Becky Gates has deep roots in the Northwest. She grew up on the Olympic Peninsula, and the couple were married in Seattle. Robert Gates backpacked in the Olympics and Cascades, and the Kansas native fell in love with the Northwest and the abundance of water. When the family was looking for houses in the early 1990s, it was son Bradley’s job to run straight to the kitchen to see if there was a window in front of the sink overlooking the water. If not, there was really no need for the family to look at the rest of the house.

They finally found the right one, and for 20 years now, it has been home.

“This is where we have everything. I mean, at one point we had stuff scattered from here, Texas, D.C.,” he chuckled. “We’ve just regarded this as home since 1994, even when I was away, this was home.”

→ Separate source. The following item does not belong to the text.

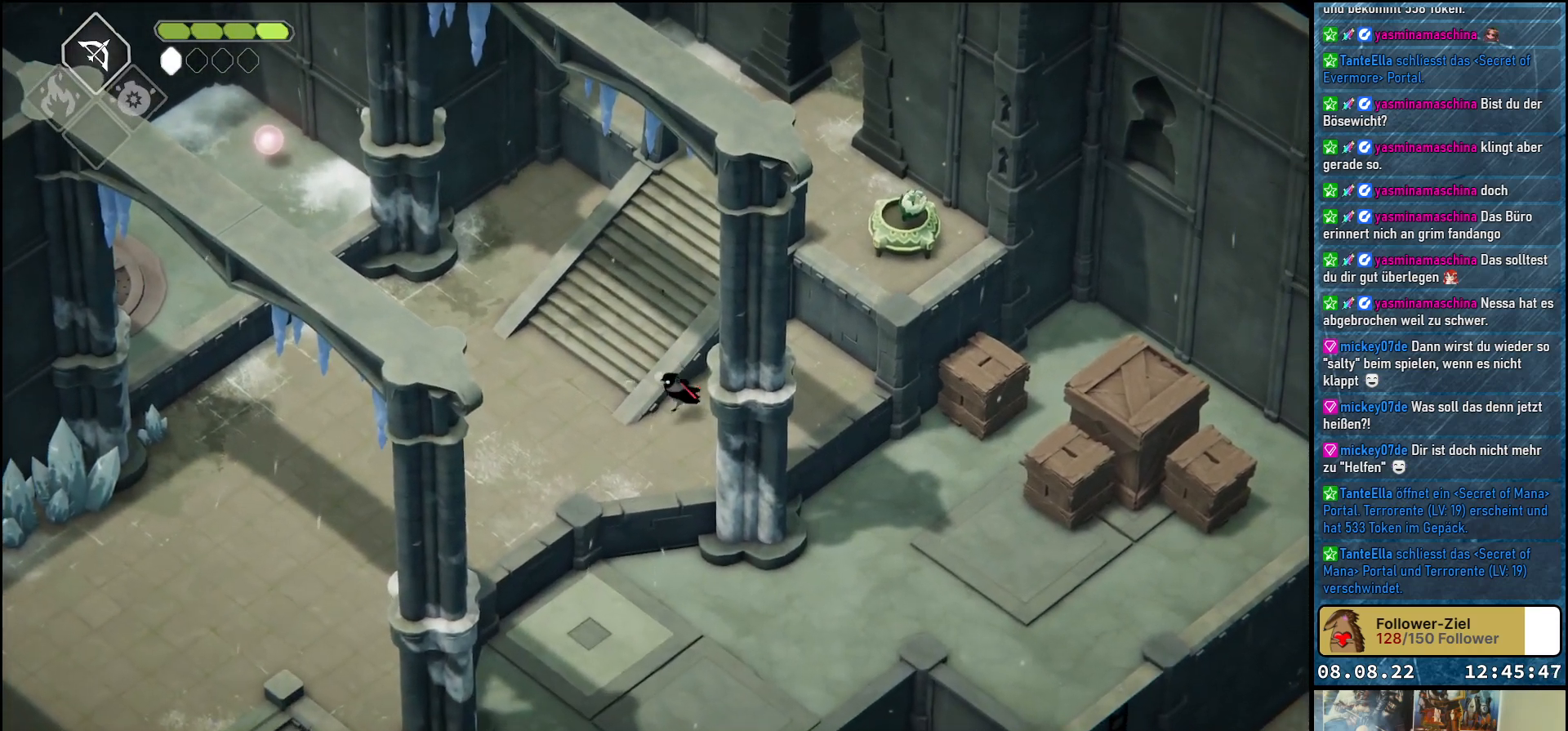
{"buttons": [], "left_stick": "up-left", "right_stick": "center", "events": [[350, "left_stick", "up-left"]]}
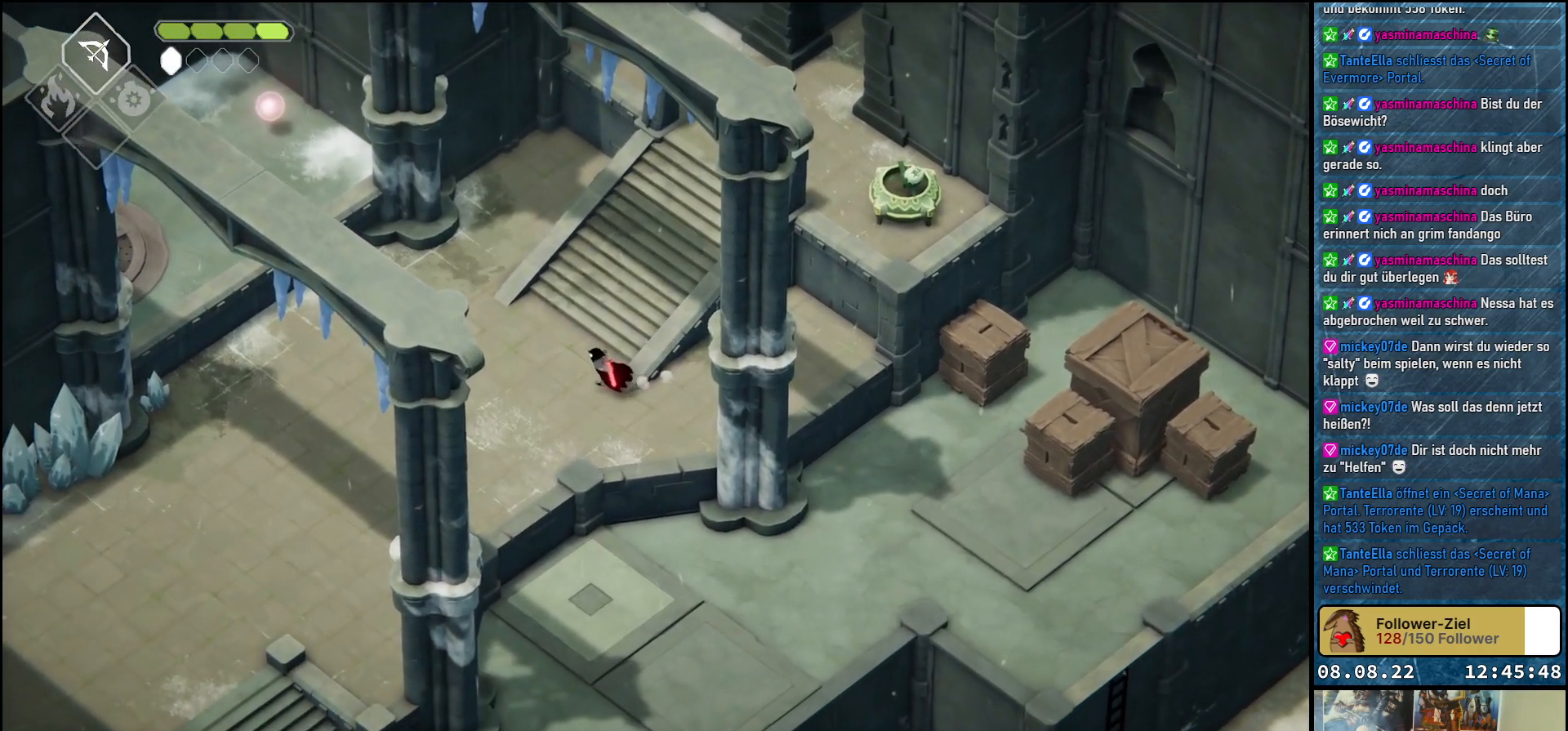
{"buttons": [], "left_stick": "up-left", "right_stick": "center", "events": [[17, "A", "down"], [117, "A", "up"]]}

Once the book tour is done, the travel has ended and the next book written, the Gateses will visit Orcas Island, spend time with friends and appreciate the incredible place they call home.

Gates will recover from the neck injury he’s been nursing since taking a fall at home on New Year’s Day, and he’ll finally get a chance to try out that Christmas present.

He will see the people of Skagit County around town, perhaps at a fast-food restaurant, his dining experience of choice. The valley is full of friendly, laid-back people, he says.

“I think people give each other their space and you know, it’s a place where everybody kind of dresses the same, you just never know who you’re dealing with,” he says. “Some guy in a flannel shirt and jeans might be a former secretary of defense — or, he might be a farmer. I kind of like that.”